Working with binary data, S-records (long)

Fri Mar 21 16:43:53 EST 2003

Hans-Joachim,

I amd looking at the PyTables modules for handing HDD binary sector
data.

http://groups.google.com/groups?dq=&hl=en&lr=&ie=UTF-8&group=comp.lang.python.announce&selm=mailman.1048090984.682.clpa-moderators%40python.org

Cheers,

-Alan 

"Hans-Joachim Widmaier" <hjwidmaier at web.de> wrote in message news:<pan.2003.03.20.18.58.24.448261 at web.de>...
> We have a program to download (Flash-)Eprom images to an embedded device.
> It reads the image data from a file in Motorola S-record format, augments
> the image with some device specific data and sends the thing via a serial
> port to the device, usually after downloading a small piece of software,
> a second-stage bootloader, first, in the same manner. This program is
> currently written in C and runs under Linux and in a DOS shell under older
> Windows versions. Over the years said program accumulated a lot of cruft
> and grew command line options like weed. Now my boss asked me to make a
> new version which offers a GUI and runs under Windows 2000, XP as well.

- DATA EXTRACT -

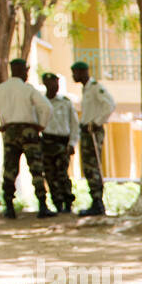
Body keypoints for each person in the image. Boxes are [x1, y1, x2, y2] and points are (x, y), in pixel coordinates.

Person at [0, 58, 54, 219]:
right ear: (21, 71)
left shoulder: (0, 89)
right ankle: (42, 205)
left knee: (10, 169)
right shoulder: (27, 89)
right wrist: (41, 125)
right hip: (29, 130)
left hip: (10, 131)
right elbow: (47, 107)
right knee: (36, 168)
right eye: (26, 70)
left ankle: (9, 207)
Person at [71, 61, 114, 216]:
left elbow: (110, 105)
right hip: (86, 130)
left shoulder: (95, 87)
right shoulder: (86, 89)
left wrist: (96, 122)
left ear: (83, 72)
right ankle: (95, 201)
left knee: (93, 165)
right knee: (88, 167)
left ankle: (98, 202)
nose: (73, 76)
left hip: (93, 131)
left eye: (75, 73)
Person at [39, 73, 79, 213]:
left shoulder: (65, 102)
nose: (54, 86)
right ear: (45, 84)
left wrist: (72, 143)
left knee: (62, 174)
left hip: (62, 142)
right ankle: (57, 203)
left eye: (56, 83)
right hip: (47, 141)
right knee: (50, 175)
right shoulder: (40, 102)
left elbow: (74, 125)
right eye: (51, 83)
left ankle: (68, 203)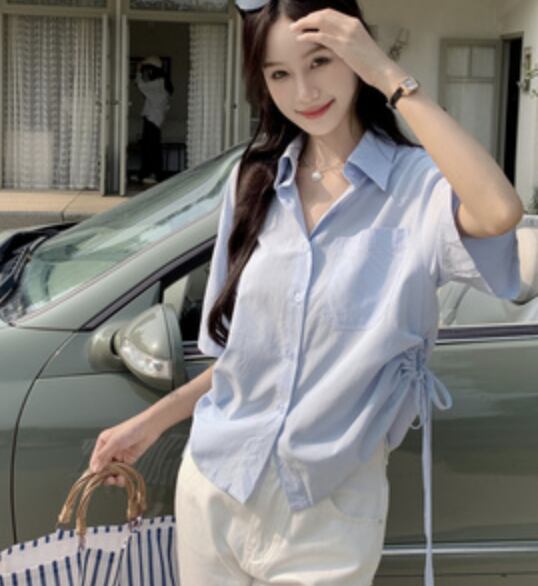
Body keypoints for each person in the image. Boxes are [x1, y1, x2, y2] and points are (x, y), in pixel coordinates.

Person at [89, 0, 524, 584]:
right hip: (217, 487)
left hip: (328, 511)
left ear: (356, 54)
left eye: (321, 61)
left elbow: (498, 212)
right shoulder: (255, 181)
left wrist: (390, 75)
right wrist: (150, 423)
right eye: (279, 73)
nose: (304, 92)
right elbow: (248, 358)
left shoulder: (416, 188)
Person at [134, 56, 174, 185]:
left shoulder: (158, 83)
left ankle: (155, 175)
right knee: (149, 147)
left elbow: (141, 85)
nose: (147, 73)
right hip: (154, 118)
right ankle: (145, 173)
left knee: (152, 148)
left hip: (152, 118)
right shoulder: (162, 83)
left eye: (148, 70)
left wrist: (138, 72)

- AIM OF THE EXERCISE -
Retype the thread on S-records word for word, everything from "Fri Mar 21 16:43:53" down to "news:<pan.2003.03.20.18.58.24.448261 at web.de>...".

- FINISHED EXERCISE -
Fri Mar 21 16:43:53 EST 2003

Hans-Joachim,

I amd looking at the PyTables modules for handing HDD binary sector
data.

http://groups.google.com/groups?dq=&hl=en&lr=&ie=UTF-8&group=comp.lang.python.announce&selm=mailman.1048090984.682.clpa-moderators%40python.org

Cheers,

-Alan 

"Hans-Joachim Widmaier" <hjwidmaier at web.de> wrote in message news:<pan.2003.03.20.18.58.24.448261 at web.de>...